Making one last round trip to retrieve the chef’s knife for the pie and the serving utensil for the lasagne. She finally plops down at the head of the table, releasing a content sigh.
Litha’s arm stretches to reach for the spatula and gran twitches. She swats his hand away.
“Uh, uh, you animal,” she scolds. “Did your mama, my daughter, not raise you with basic manners?”
He falls back into his chair. Cece shakes her head at him disappointedly, he flaps a flippant hand at her.
“My bad, where are my manners?” A mischievous look sparks in his eyes and a smile carves itself on his face. “My dear sister, will you lead us in prayer and say grace?”
Although Cece showcases a charming smile. Her eyes slay him a thousand times over.
“I would love to.”
Soon each plate is filled with their preferred serving, both gramps and Litha’s plate is dominated with lasagne and oversize slices of pie, the white of the plate is barely visible. Whereas Gran and Cece match with reasonable and decent size portions.
“Grandmaaa,” Litha moans, closing his eyes for several pleasurable moments. “This is pwobably the best lasagne on planet earth,” he manages to say with an entire mouthful.

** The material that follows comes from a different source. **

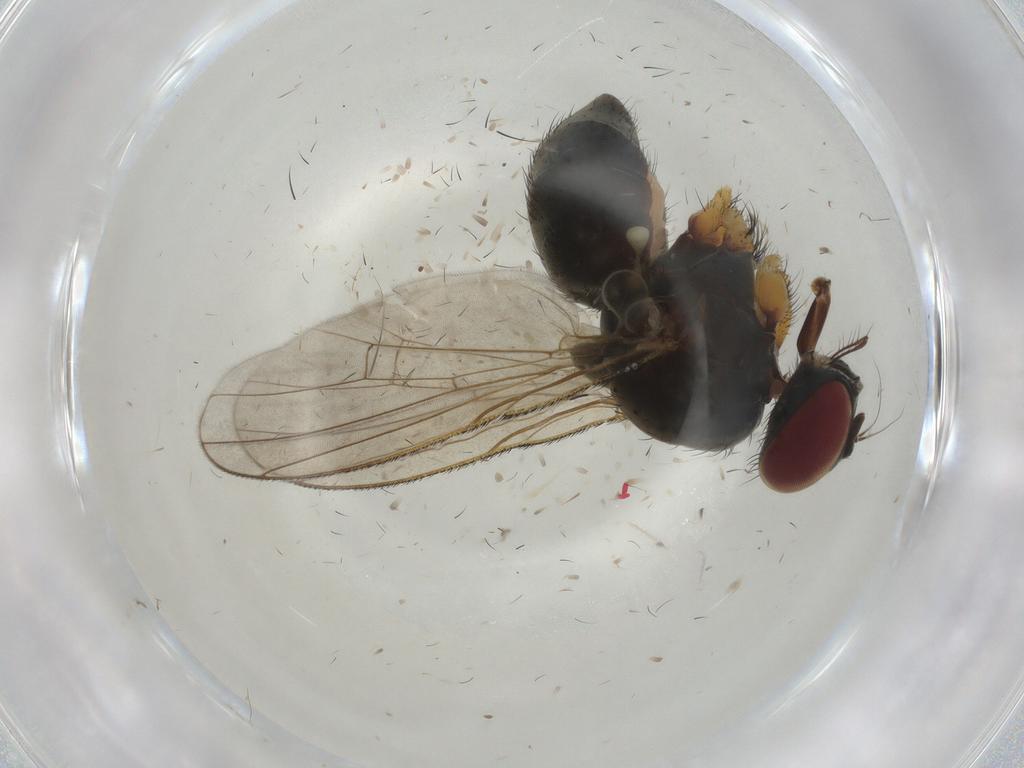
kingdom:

Cece forces herself to lessen her speed, munching slowly to savour each delectable taste that seems to tango with her taste buds. “I thought mom’s lasagne was good, but it clearly doesn’t compare to the master’s.”
Gran laughs, irritated by an itch, she lightly beats the side of her head with a flattened hand. “I hope you two will be just as excited eating as you will be washing them dishes.”
Both Cece and Litha blare out twin groans.